Using artificial intelligence, researchers at social networking giant Facebook have developed a faster and more accurate way of translating low-density languages such as Urdu and Burmese, according to a report in Forbes.
The report said that the research could prove significant for Facebook, as it uses automatic language translation to help its users around the world read posts in their preferred language.
The breakthrough will be presented at the Empirical Methods in Natural Language Processing (EMNLP) conference to be held in Belgium next month, the report added.
The Facebook AI Research (FAIR) team was able to train a machine translation (MT) system by feeding it large pieces of different text in various languages from public websites such as Wikipedia. These pieces of text were independent of one another. Having different pieces of text in the same language is known as monolingual corpora.

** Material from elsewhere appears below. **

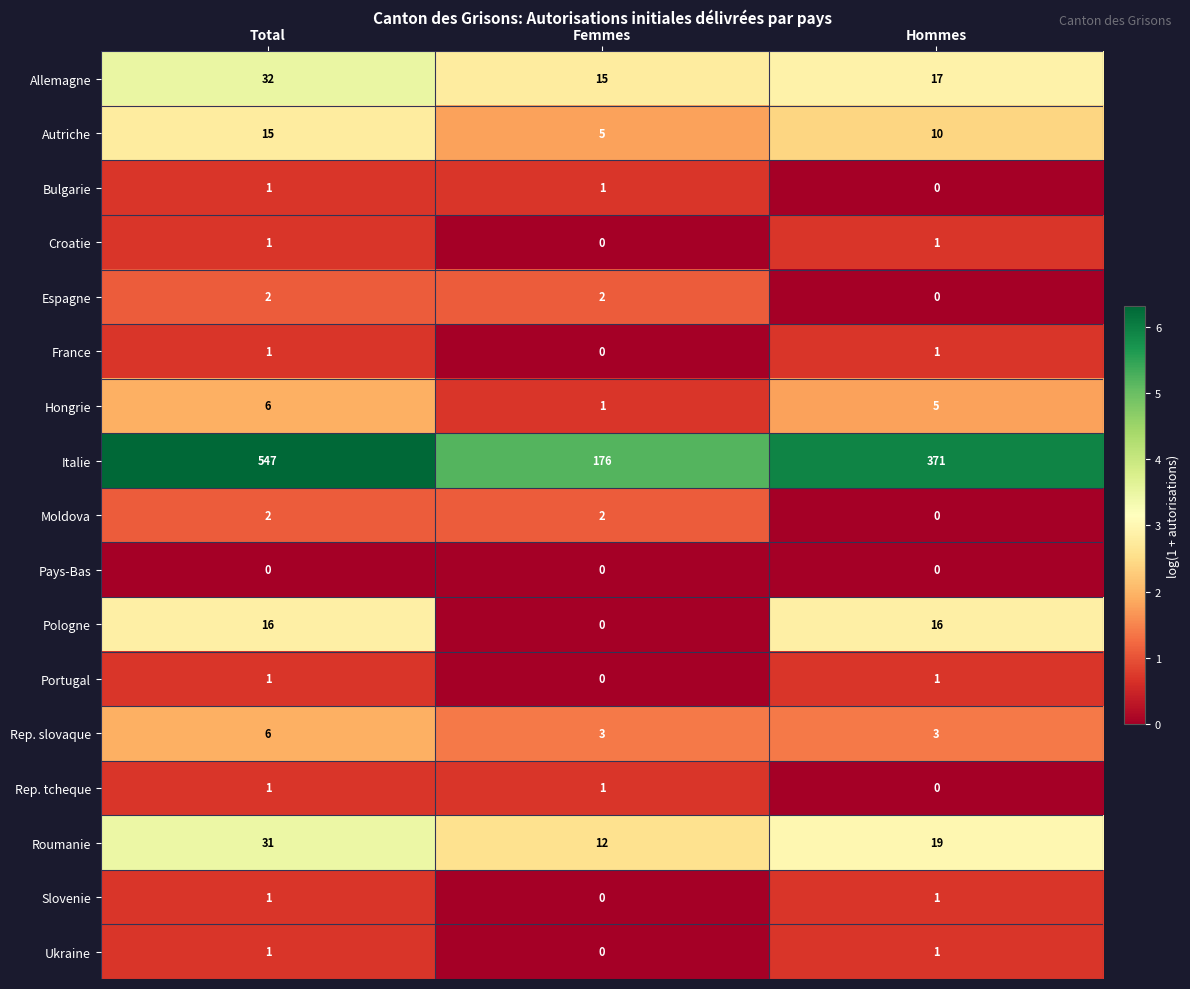

Is it true that Italie equals 335 at Total?

False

Existing machine translation systems can achieve near human-level performance for some languages but they require access to a parallel corpus — vast quantities of the same sentences in different languages — for it to learn.

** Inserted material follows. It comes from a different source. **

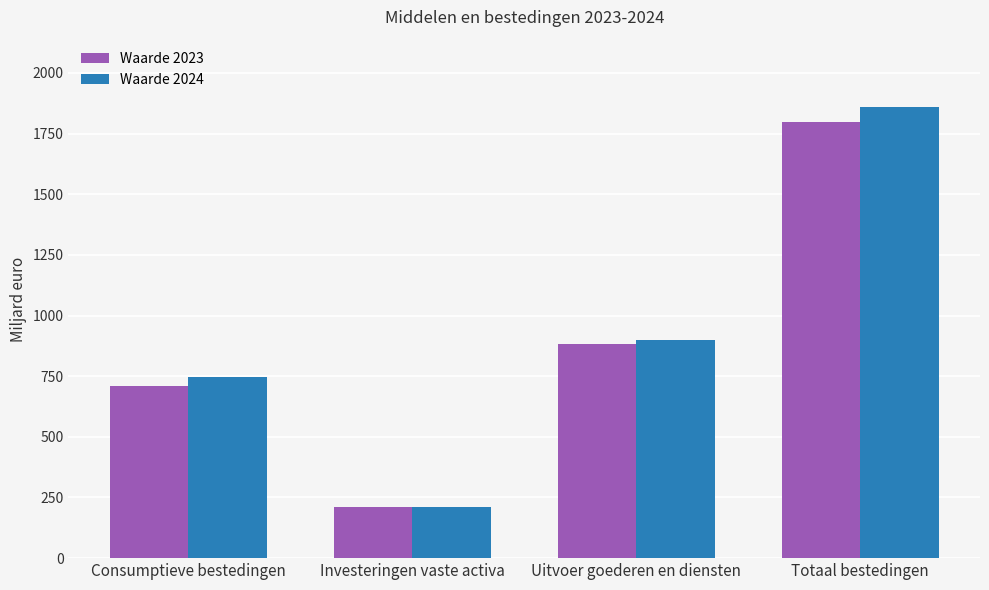

At which label is Waarde 2023 closest to 1004?

Uitvoer goederen en diensten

Antoine Bordes, a research scientist and the head of FAIR's Paris research lab, was quoted as saying that building a parallel corpus is complicated as people fluent in two languages are required to create it.
“For instance, if you wanted to build a parallel corpus of Portuguese/Nepali, you would need to find people fluent in these two languages, which would be very difficult," said Bordes.
According to the report, most language translation computer systems use both monolingual corpora and a parallel corpus to learn.
Bordes added that the novelty in their approach is that they can train MT systems from monolingual corpora only, and don't require a parallel corpus.
“Potentially, given a book written in an alien language, we could use our model to translate it into English," he said.